Task to complete.
Check every line of the entries for the string "اٹھا" and return the ones that contain it.

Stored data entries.
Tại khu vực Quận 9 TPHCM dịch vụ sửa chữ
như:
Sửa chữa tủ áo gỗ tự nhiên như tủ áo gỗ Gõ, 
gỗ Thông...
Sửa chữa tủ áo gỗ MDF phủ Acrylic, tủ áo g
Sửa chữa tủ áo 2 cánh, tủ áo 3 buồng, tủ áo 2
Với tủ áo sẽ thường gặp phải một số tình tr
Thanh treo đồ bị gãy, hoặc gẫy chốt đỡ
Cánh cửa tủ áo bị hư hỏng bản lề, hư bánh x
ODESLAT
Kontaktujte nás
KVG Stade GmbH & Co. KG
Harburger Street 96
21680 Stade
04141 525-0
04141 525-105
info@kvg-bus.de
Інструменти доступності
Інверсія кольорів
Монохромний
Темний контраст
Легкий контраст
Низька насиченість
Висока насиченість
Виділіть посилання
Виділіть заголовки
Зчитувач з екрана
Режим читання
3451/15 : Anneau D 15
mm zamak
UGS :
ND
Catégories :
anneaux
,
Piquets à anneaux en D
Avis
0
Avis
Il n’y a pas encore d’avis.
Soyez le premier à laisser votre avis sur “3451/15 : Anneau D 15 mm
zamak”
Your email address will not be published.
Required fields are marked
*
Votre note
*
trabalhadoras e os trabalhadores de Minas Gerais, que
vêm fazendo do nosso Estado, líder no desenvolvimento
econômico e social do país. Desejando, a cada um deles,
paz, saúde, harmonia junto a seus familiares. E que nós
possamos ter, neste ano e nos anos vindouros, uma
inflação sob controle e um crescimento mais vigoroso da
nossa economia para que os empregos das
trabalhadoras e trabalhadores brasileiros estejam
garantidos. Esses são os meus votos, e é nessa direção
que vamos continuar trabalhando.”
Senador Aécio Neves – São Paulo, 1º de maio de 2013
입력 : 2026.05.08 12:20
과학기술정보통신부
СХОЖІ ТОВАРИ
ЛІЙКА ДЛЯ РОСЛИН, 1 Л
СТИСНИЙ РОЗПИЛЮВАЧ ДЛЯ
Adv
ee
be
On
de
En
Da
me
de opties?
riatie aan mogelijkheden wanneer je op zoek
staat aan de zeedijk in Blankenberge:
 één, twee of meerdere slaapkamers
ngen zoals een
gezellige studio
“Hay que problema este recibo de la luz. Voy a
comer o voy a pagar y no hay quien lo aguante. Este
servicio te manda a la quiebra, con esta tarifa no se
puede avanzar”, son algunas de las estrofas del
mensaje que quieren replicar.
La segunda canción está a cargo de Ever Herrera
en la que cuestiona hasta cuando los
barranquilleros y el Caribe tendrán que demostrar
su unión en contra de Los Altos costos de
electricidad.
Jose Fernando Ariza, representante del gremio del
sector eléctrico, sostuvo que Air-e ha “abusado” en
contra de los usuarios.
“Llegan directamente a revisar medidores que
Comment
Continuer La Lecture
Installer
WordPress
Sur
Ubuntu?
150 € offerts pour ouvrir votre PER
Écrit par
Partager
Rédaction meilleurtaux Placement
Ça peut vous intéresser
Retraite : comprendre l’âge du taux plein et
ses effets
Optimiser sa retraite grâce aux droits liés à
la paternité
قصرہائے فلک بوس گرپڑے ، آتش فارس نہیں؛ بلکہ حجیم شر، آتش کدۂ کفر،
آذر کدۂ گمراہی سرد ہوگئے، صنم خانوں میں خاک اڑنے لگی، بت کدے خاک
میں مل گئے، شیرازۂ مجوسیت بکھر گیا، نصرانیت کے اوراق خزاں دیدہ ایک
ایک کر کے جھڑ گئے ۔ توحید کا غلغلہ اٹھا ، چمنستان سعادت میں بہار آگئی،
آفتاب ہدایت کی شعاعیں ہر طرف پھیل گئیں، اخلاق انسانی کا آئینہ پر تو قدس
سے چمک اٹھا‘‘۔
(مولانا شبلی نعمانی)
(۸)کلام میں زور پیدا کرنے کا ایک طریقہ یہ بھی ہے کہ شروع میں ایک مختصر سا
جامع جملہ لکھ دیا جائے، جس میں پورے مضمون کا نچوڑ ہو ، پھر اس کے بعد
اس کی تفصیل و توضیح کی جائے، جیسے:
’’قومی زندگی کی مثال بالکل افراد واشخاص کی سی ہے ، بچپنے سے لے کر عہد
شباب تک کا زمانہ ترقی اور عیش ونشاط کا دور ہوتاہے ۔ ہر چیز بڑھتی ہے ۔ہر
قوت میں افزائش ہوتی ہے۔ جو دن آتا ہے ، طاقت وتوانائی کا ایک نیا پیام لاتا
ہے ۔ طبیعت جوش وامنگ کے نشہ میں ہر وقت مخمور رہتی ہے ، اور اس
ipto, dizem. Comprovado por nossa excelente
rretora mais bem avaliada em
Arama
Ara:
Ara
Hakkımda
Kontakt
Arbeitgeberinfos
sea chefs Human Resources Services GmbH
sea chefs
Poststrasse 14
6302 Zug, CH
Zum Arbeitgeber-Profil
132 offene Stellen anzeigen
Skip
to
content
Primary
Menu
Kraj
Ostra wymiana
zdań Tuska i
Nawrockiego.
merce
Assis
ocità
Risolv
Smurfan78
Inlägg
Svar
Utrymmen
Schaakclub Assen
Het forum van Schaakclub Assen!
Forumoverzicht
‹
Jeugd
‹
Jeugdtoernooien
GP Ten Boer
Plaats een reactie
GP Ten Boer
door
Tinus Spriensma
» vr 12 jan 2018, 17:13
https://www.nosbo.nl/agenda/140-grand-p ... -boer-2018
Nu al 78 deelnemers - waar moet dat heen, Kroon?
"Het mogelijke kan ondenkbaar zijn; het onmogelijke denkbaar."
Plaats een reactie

Result.
ایک کر کے جھڑ گئے ۔ توحید کا غلغلہ اٹھا ، چمنستان سعادت میں بہار آگئی،
سے چمک اٹھا‘‘۔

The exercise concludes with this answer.